International Herald Tribune
European libraries face problems in digitalizing
By Doreen Carvajal
Sunday, October 28, 2007

PARIS: In the early stages of its planning, the European Digital Library held the promise of a counterstrike to Google domination of digital archives through the search engine's vast book search project and powerful alliances with American universities.

But as the European project prepares for its debut early next year, the 80 museums, film institutes and national libraries involved are facing the reality of limited government funding for the enormous task of digitizing material, and they are now developing a new realism about striking a variety of alliances with private companies, including national deals with Google.

"The basic problem is that there isn't enough money to digitize everything we want to," said Stephen Bury, head of European and American collections at the British national library, which is digitizing 100,000 out-of-print books from the 19th century with its partner, Microsoft.

"We're aware that there are some downsides to it because the commercial companies are obviously in it either for shareholder profit or doing it to get a public feel-good factor. We're aware and we're not going to be caught out."

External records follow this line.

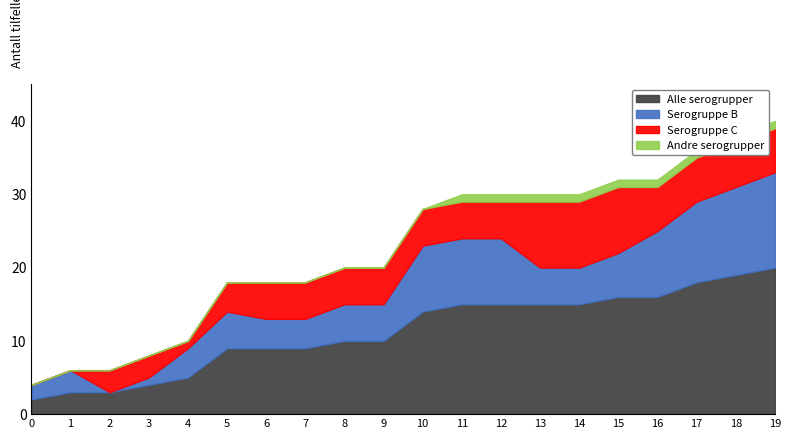

What is the highest value of the Alle serogrupper series?

20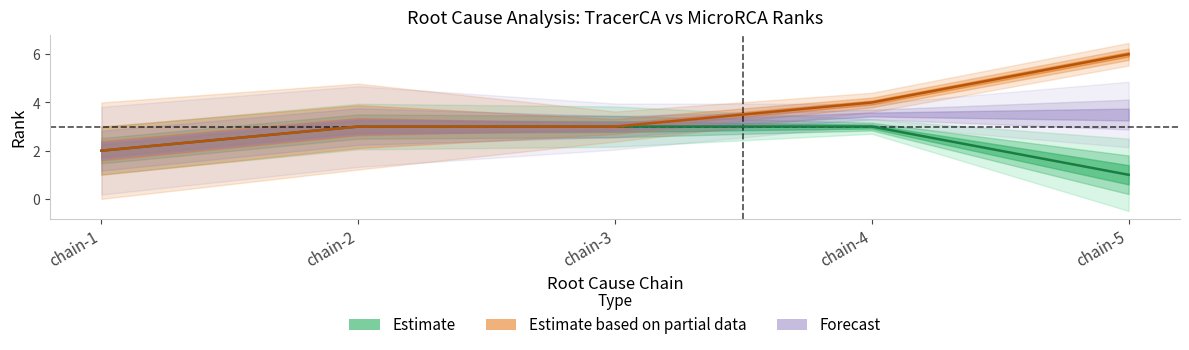

Reading left to right, what are all the values shown in this chart?

tracerca_rank: 2	3	3	3	1
microrca_rank: 2	3	3	4	6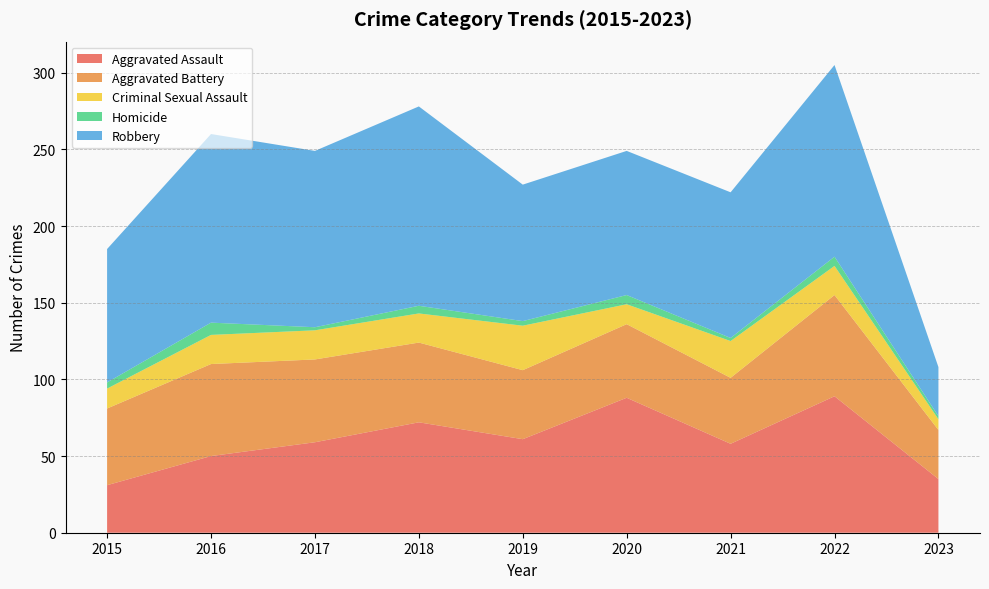

Reading left to right, transcribe all the data shown in this chart.

Aggravated Assault: 31	50	59	72	61	88	58	89	35
Aggravated Battery: 50	60	54	52	45	48	43	66	32
Criminal Sexual Assault: 13	19	19	19	29	13	24	19	7
Homicide: 4	8	2	5	3	6	2	6	2
Robbery: 87	123	115	130	89	94	95	125	32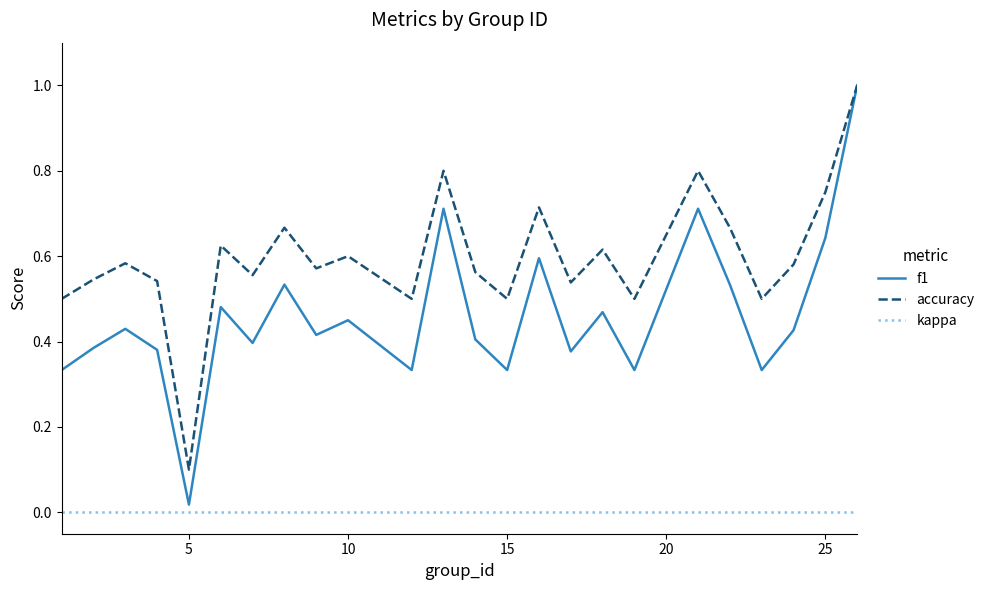

How many lines are shown in the chart?

3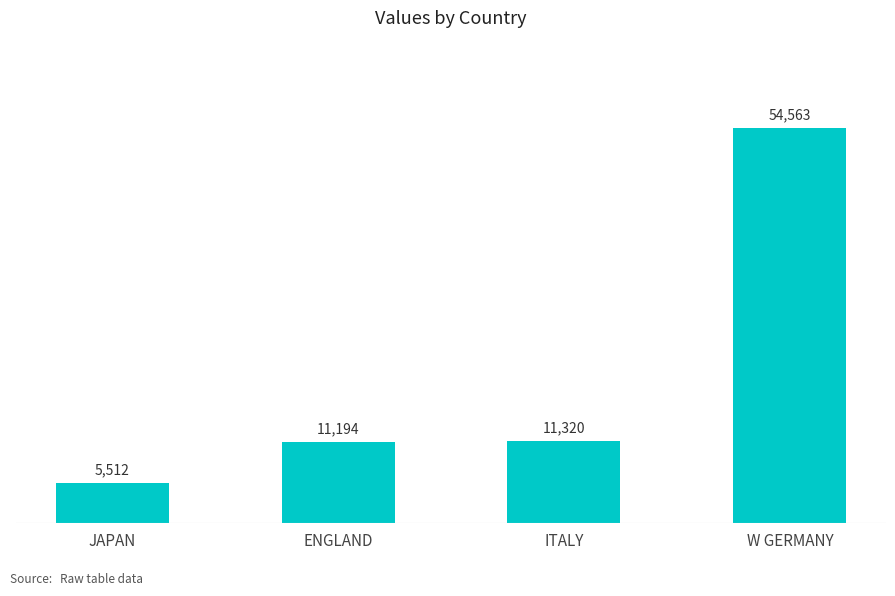

Where is the data nearest to the value 30037?

ITALY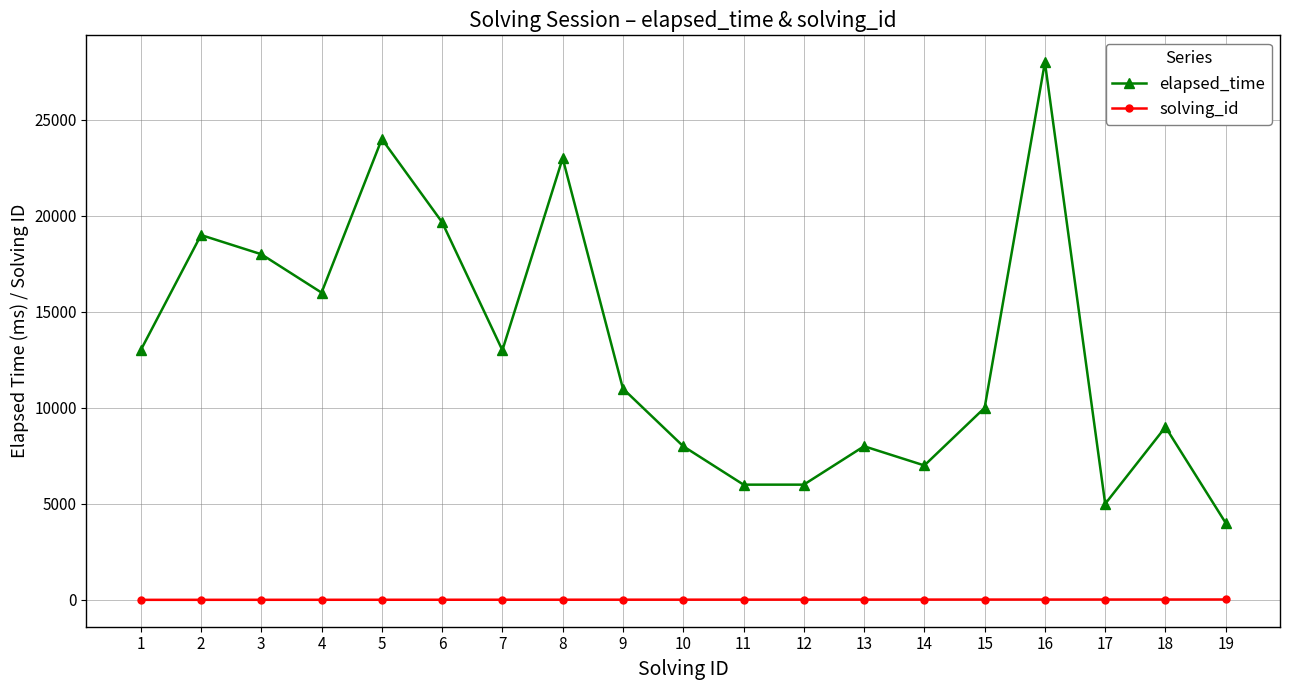

How many lines are shown in the chart?

2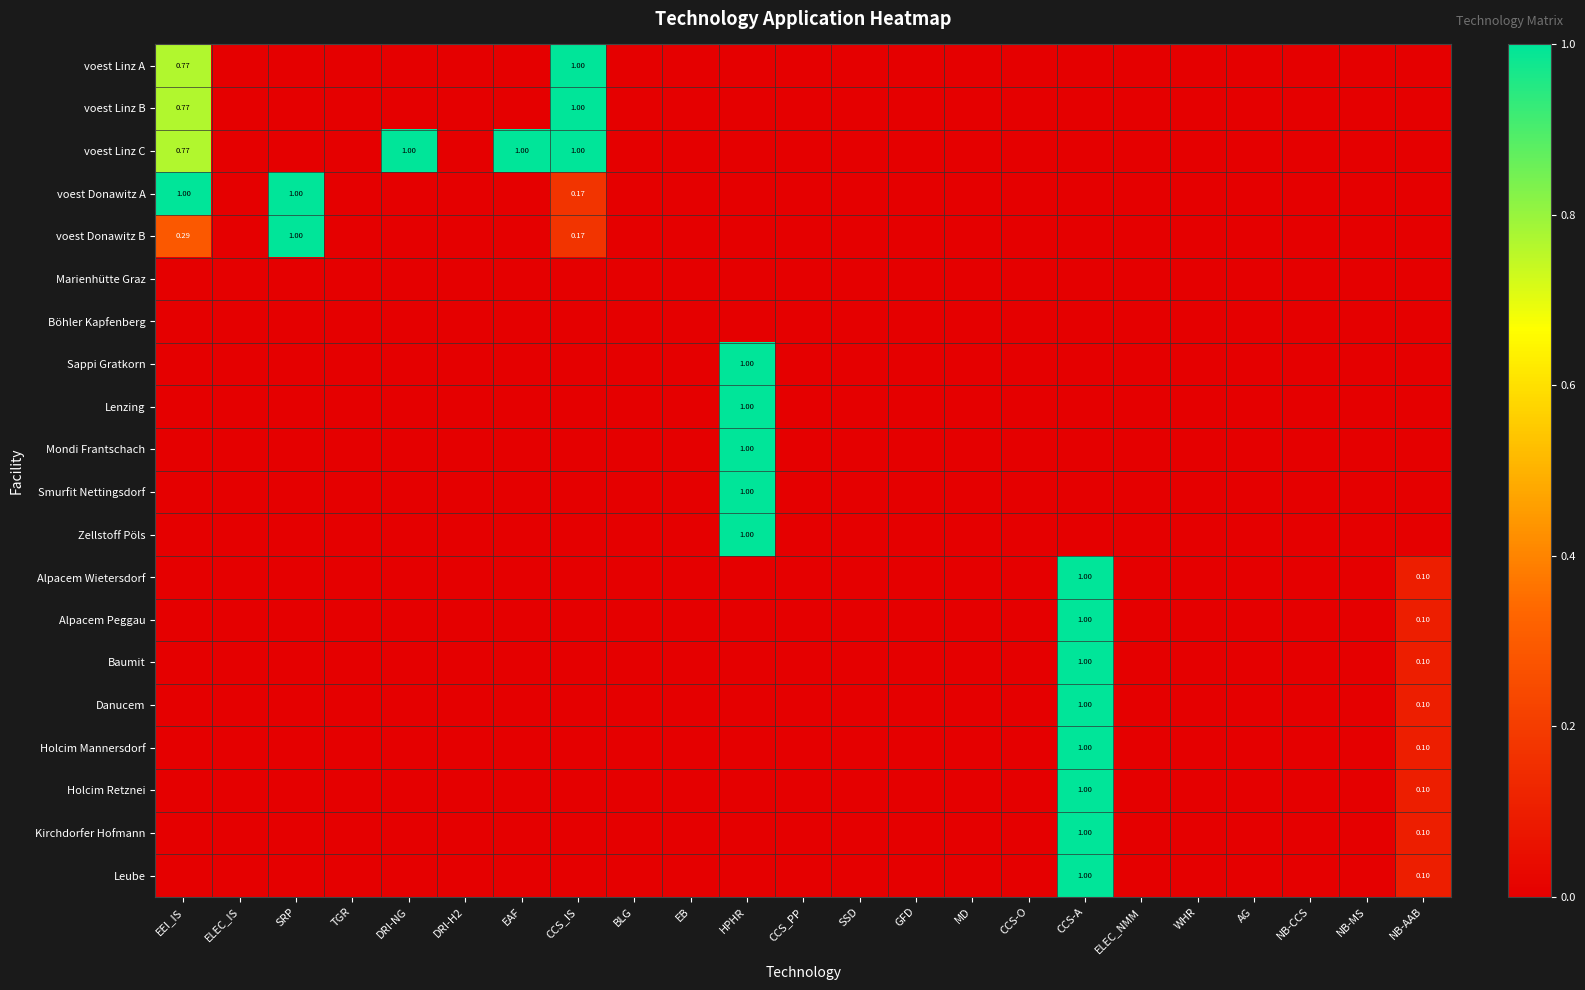

What is the difference between the maximum and minimum values in the Lenzing series?

1.0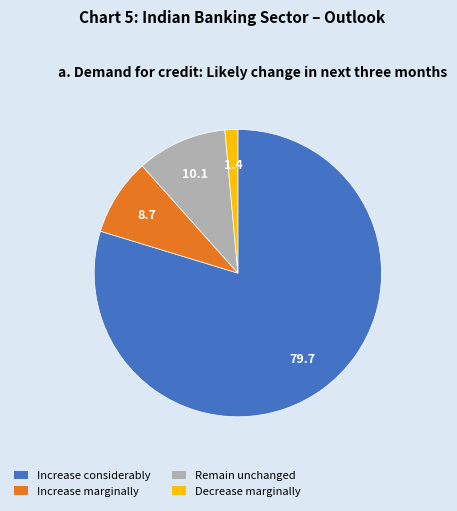

Is there any slice that represents more than half of the pie?

Yes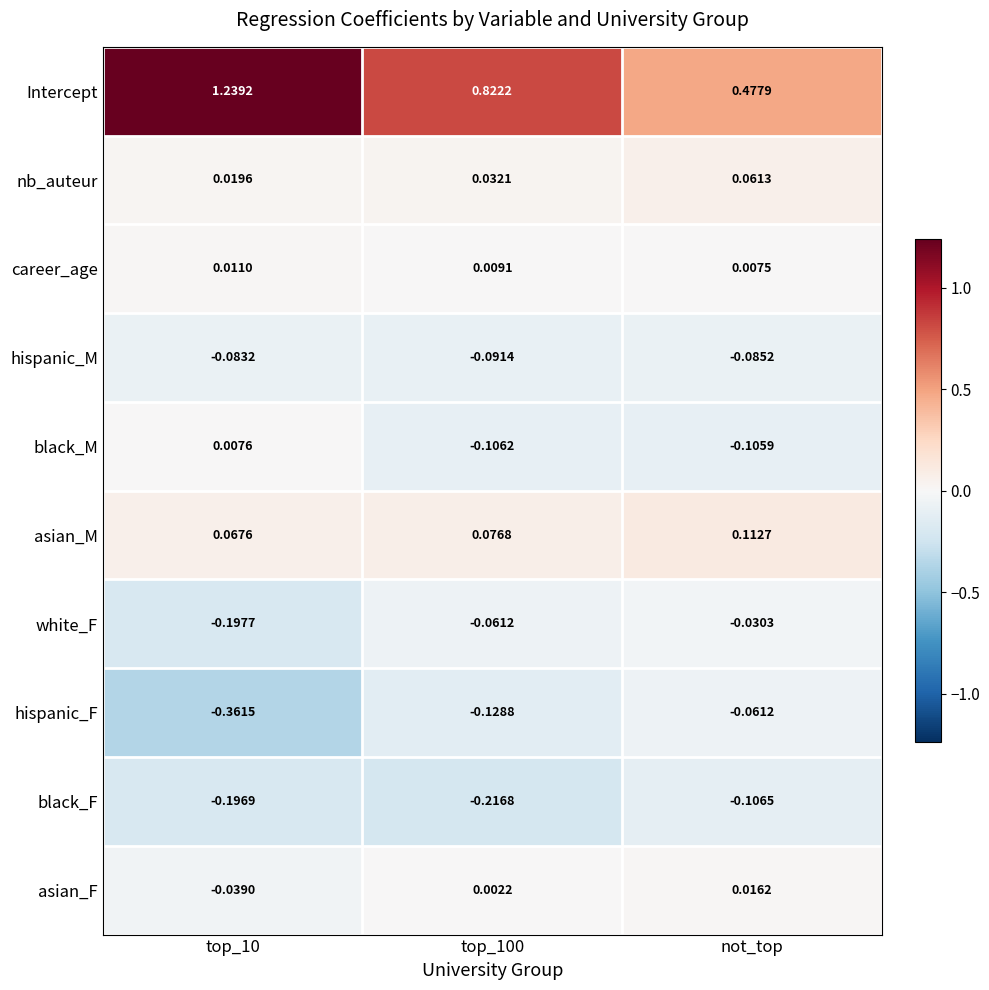

Is the value of nb_auteur at top_10 greater than the value of white_F at top_10?

Yes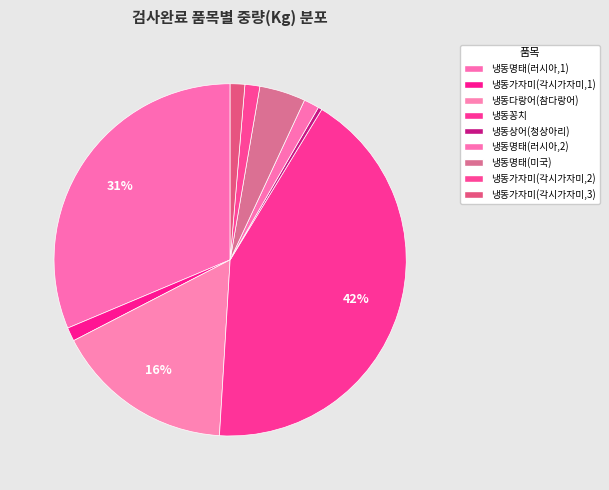

Rank the categories by value from lowest to highest.

냉동상어(청상아리), 냉동가자미(각시가자미,1), 냉동가자미(각시가자미,3), 냉동가자미(각시가자미,2), 냉동명태(러시아,2), 냉동명태(미국), 냉동다랑어(참다랑어), 냉동명태(러시아,1), 냉동꽁치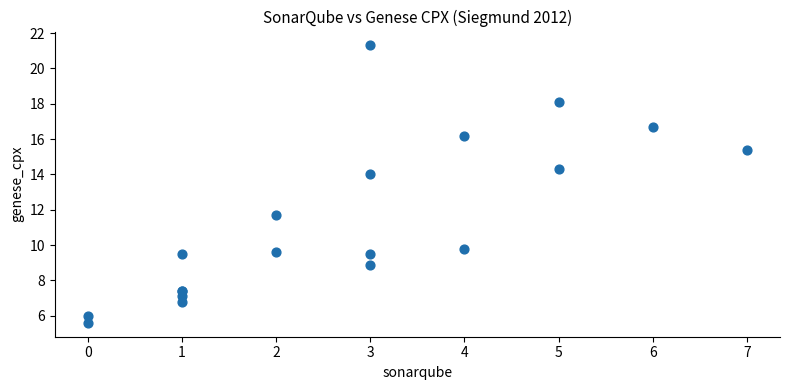

What Y value in the scatter plot is closest to 13?

14.0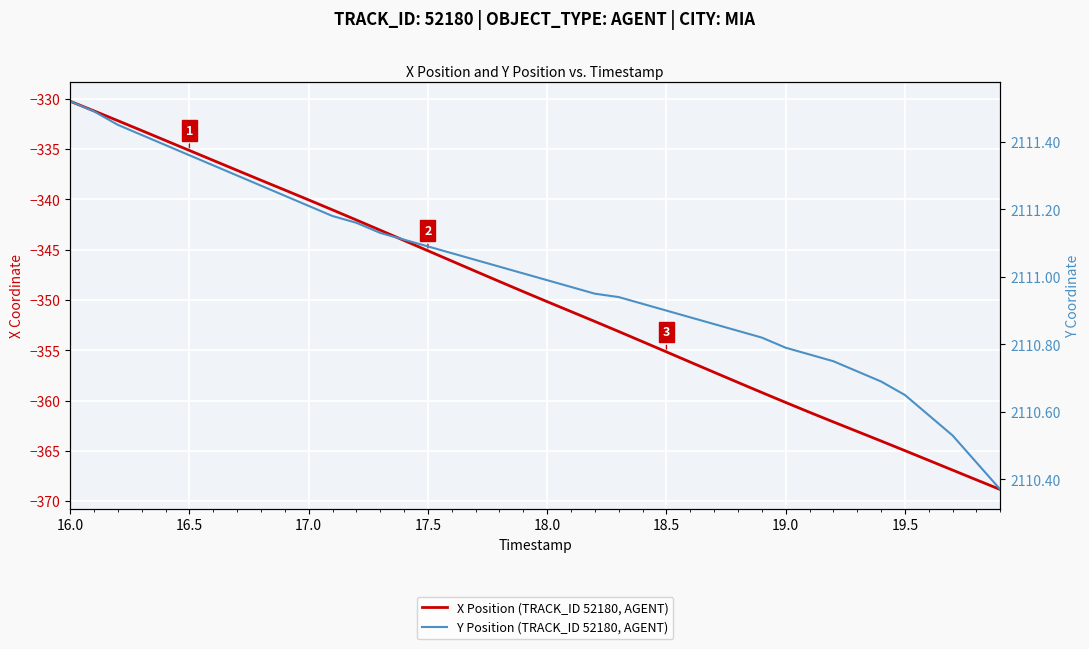

True or false: X Position (TRACK_ID 52180, AGENT) and Y Position (TRACK_ID 52180, AGENT) intersect in this chart.

False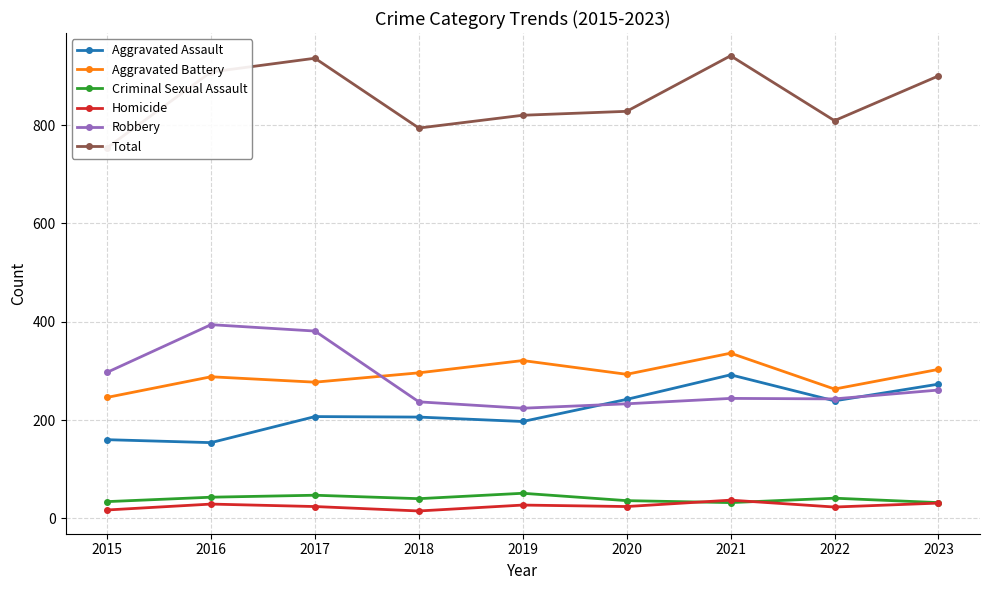

Reading right to left, what are all the values shown in this chart?

Aggravated Assault: 2023=273	2022=239	2021=292	2020=242	2019=197	2018=206	2017=207	2016=154	2015=160
Aggravated Battery: 2023=303	2022=263	2021=336	2020=293	2019=321	2018=296	2017=277	2016=288	2015=246
Criminal Sexual Assault: 2023=32	2022=41	2021=32	2020=36	2019=51	2018=40	2017=47	2016=43	2015=34
Homicide: 2023=31	2022=23	2021=37	2020=24	2019=27	2018=15	2017=24	2016=29	2015=17
Robbery: 2023=261	2022=243	2021=244	2020=233	2019=224	2018=237	2017=381	2016=394	2015=297
Total: 2023=900	2022=809	2021=941	2020=828	2019=820	2018=794	2017=936	2016=908	2015=754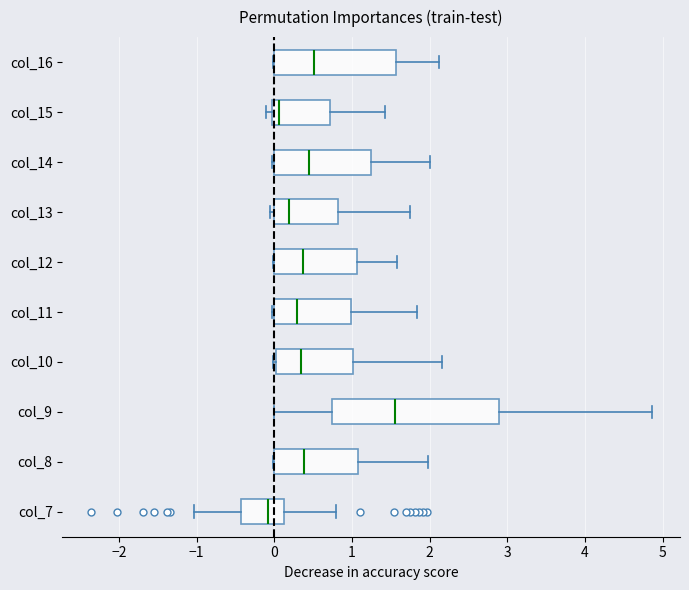

Reading bottom to top, read every box against the x-axis: the position of its median line, the range the box covers, and the ends of its whiskers. The values are not printed on the chart, so give them approximately, as read against the axis.

col_7: median -0.1, box -0.4 to 0.1, whiskers -1.0 to 0.8
col_8: median 0.4, box 0.0 to 1.1, whiskers 0.0 to 2.0
col_9: median 1.6, box 0.7 to 2.9, whiskers 0.0 to 4.9
col_10: median 0.3, box 0.0 to 1.0, whiskers 0.0 (just left of the box's left edge) to 2.2
col_11: median 0.3, box 0.0 to 1.0, whiskers 0.0 to 1.8
col_12: median 0.4, box 0.0 to 1.1, whiskers 0.0 to 1.6
col_13: median 0.2, box 0.0 to 0.8, whiskers -0.1 to 1.7
col_14: median 0.4, box 0.0 to 1.2, whiskers 0.0 to 2.0
col_15: median 0.1, box 0.0 to 0.7, whiskers -0.1 to 1.4
col_16: median 0.5, box 0.0 to 1.6, whiskers 0.0 to 2.1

The European Commission has contributed about ¤60 million, or $85 million, to develop a digital library system that can be shared by a wide number of national libraries and cultural institutions. But it is not financing basic digitization, which the commission estimated would cost ¤250 million over four years. Some major libraries are still pressing for more public financing, but European officials are clearly encouraging private alliances.


Claudia Dillmann, the director of the German Film Institute, which is a member of the European Digital Library project, said that her organization was already talking to Google and pondering new ways of charging fees for copyrighted material, like allowing low-resolution viewing of some films and then charging for better-quality resolution.

"If it's useful, I would always be in favor of that," she said. "Each partner in the project has to decide for itself. Of course, we are talking about them helping with digitization, although we haven't decided to do so. But I would never think about not talking with Google."